- **Assignment**
Beneath this task are records; print exactly the stretch of them from the line with "left_click(563, 246)" through the line with "left_click(601, 310)", both ends included.

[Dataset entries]
»»

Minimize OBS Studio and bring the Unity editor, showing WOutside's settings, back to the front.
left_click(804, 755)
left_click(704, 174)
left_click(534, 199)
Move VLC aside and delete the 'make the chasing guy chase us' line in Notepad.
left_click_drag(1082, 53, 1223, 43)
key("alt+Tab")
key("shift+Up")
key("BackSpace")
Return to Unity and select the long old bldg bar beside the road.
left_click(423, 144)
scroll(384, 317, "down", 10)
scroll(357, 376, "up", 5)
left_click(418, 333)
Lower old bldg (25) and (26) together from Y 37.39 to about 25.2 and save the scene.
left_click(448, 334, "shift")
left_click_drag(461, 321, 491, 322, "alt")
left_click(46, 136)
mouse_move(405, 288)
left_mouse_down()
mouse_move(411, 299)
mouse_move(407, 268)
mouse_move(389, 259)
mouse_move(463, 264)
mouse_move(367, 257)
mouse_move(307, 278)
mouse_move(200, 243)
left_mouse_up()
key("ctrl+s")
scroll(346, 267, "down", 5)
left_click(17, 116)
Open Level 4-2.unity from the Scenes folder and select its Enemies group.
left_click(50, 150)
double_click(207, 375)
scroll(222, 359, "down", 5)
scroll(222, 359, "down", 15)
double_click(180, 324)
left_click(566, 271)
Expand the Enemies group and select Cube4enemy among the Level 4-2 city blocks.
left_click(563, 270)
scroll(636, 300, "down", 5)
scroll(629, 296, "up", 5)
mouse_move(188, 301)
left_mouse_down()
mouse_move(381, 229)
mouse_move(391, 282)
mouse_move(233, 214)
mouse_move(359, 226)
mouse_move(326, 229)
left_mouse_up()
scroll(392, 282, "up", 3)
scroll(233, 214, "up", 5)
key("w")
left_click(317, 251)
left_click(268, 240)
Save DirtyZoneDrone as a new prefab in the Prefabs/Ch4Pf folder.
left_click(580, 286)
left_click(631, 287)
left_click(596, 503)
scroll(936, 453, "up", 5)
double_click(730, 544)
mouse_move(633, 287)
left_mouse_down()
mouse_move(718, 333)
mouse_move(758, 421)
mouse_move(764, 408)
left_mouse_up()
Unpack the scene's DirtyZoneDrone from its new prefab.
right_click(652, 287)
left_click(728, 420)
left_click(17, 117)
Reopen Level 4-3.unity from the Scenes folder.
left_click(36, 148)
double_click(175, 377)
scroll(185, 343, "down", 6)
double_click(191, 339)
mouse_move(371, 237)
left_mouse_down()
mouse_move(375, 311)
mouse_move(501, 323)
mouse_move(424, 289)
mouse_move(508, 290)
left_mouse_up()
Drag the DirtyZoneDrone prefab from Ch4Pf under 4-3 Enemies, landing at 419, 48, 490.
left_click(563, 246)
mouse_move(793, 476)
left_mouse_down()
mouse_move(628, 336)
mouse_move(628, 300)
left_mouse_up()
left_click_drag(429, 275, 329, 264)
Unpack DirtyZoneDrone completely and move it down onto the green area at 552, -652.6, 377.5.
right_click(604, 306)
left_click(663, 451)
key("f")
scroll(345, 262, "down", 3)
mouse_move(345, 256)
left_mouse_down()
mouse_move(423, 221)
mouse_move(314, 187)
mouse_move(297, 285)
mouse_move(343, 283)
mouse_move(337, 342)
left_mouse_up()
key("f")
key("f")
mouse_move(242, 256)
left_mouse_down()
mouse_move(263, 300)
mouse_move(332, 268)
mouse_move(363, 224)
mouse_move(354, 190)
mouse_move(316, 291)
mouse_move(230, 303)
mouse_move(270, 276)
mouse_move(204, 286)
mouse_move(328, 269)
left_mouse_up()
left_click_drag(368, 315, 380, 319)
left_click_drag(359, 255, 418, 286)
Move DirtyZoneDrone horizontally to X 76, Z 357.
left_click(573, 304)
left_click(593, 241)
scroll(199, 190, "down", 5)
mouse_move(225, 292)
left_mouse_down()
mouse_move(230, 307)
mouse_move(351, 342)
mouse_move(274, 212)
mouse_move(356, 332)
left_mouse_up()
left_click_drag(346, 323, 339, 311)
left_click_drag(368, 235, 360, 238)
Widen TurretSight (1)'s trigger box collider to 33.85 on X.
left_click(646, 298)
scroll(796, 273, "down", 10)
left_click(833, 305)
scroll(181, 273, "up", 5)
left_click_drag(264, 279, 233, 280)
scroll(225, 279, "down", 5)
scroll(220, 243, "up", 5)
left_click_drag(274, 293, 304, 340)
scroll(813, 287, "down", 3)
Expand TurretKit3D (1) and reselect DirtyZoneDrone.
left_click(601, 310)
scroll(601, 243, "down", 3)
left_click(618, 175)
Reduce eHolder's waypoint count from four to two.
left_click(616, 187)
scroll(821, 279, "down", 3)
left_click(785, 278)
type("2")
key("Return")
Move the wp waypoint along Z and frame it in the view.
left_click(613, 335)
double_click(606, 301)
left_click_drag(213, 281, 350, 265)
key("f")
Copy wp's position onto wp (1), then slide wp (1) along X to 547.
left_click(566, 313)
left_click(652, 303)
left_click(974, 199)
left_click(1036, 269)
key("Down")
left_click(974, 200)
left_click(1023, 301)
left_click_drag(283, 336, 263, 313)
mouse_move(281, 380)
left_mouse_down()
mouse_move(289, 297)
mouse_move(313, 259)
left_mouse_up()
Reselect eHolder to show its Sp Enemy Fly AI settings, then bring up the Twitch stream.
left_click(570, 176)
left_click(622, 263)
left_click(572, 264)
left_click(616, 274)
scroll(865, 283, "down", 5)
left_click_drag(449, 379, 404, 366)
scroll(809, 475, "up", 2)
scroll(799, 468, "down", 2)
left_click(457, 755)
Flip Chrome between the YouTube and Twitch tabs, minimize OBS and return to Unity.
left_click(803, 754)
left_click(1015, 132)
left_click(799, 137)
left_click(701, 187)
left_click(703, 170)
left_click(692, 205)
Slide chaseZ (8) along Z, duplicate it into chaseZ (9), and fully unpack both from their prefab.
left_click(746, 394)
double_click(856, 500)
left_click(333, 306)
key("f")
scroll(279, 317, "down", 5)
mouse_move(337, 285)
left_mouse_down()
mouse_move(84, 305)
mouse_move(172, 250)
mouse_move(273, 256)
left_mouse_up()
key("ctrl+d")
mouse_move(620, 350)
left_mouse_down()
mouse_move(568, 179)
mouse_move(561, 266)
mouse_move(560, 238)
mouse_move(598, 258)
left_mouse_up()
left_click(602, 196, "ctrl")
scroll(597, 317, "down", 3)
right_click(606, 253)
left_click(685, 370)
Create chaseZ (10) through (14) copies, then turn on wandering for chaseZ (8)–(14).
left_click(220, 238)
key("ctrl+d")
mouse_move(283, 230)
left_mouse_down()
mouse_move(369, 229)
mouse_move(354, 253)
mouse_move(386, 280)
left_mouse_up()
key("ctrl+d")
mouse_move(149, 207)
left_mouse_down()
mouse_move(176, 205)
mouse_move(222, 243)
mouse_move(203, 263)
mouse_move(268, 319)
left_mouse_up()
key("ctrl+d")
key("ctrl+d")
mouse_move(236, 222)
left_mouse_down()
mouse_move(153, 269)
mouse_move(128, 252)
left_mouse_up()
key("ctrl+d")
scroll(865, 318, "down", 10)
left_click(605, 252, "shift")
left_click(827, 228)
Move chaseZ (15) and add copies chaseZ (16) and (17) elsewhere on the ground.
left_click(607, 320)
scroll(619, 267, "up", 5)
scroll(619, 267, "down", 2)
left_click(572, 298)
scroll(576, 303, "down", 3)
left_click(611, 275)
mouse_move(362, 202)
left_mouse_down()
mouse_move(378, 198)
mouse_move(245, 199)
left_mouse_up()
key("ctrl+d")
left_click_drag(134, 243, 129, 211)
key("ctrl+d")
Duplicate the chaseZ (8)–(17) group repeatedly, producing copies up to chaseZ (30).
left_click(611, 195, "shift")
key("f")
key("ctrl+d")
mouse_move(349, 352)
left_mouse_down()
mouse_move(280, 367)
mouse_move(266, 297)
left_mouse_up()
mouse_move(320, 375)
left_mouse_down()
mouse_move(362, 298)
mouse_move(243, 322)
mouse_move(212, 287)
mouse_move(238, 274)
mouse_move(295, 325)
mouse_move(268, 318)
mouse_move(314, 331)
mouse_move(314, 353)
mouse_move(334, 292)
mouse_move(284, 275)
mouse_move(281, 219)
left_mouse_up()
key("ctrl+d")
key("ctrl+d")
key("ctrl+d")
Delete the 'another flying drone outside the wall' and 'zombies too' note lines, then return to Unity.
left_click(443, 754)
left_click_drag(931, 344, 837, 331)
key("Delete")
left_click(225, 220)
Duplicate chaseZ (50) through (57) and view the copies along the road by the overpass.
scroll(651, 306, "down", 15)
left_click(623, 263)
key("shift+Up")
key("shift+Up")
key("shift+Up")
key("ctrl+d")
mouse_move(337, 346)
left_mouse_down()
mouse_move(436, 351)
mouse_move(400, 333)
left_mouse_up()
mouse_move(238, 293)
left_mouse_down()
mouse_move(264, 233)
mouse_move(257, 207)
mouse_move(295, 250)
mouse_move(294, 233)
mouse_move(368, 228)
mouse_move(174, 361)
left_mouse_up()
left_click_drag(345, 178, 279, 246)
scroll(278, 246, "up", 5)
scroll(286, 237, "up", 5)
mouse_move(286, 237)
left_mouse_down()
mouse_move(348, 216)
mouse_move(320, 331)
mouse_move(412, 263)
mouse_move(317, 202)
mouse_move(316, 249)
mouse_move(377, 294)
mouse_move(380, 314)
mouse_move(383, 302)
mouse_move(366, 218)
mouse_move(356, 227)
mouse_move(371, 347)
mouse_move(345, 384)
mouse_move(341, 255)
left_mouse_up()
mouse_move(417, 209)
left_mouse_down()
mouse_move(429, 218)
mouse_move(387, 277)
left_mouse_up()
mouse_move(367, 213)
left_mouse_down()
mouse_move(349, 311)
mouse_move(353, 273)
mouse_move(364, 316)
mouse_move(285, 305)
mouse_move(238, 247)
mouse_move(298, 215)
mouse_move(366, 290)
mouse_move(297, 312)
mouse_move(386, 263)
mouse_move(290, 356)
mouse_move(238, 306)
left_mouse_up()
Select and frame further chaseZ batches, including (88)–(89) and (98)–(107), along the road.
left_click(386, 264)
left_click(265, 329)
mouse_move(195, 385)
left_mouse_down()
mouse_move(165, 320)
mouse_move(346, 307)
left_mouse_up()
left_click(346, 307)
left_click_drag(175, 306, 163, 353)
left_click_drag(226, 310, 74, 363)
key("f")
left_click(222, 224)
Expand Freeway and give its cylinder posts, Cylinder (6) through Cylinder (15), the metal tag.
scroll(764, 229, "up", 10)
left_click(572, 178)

««

- **Written reply**
left_click(563, 246)
mouse_move(793, 476)
left_mouse_down()
mouse_move(628, 336)
mouse_move(628, 300)
left_mouse_up()
left_click_drag(429, 275, 329, 264)
Unpack DirtyZoneDrone completely and move it down onto the green area at 552, -652.6, 377.5.
right_click(604, 306)
left_click(663, 451)
key("f")
scroll(345, 262, "down", 3)
mouse_move(345, 256)
left_mouse_down()
mouse_move(423, 221)
mouse_move(314, 187)
mouse_move(297, 285)
mouse_move(343, 283)
mouse_move(337, 342)
left_mouse_up()
key("f")
key("f")
mouse_move(242, 256)
left_mouse_down()
mouse_move(263, 300)
mouse_move(332, 268)
mouse_move(363, 224)
mouse_move(354, 190)
mouse_move(316, 291)
mouse_move(230, 303)
mouse_move(270, 276)
mouse_move(204, 286)
mouse_move(328, 269)
left_mouse_up()
left_click_drag(368, 315, 380, 319)
left_click_drag(359, 255, 418, 286)
Move DirtyZoneDrone horizontally to X 76, Z 357.
left_click(573, 304)
left_click(593, 241)
scroll(199, 190, "down", 5)
mouse_move(225, 292)
left_mouse_down()
mouse_move(230, 307)
mouse_move(351, 342)
mouse_move(274, 212)
mouse_move(356, 332)
left_mouse_up()
left_click_drag(346, 323, 339, 311)
left_click_drag(368, 235, 360, 238)
Widen TurretSight (1)'s trigger box collider to 33.85 on X.
left_click(646, 298)
scroll(796, 273, "down", 10)
left_click(833, 305)
scroll(181, 273, "up", 5)
left_click_drag(264, 279, 233, 280)
scroll(225, 279, "down", 5)
scroll(220, 243, "up", 5)
left_click_drag(274, 293, 304, 340)
scroll(813, 287, "down", 3)
Expand TurretKit3D (1) and reselect DirtyZoneDrone.
left_click(601, 310)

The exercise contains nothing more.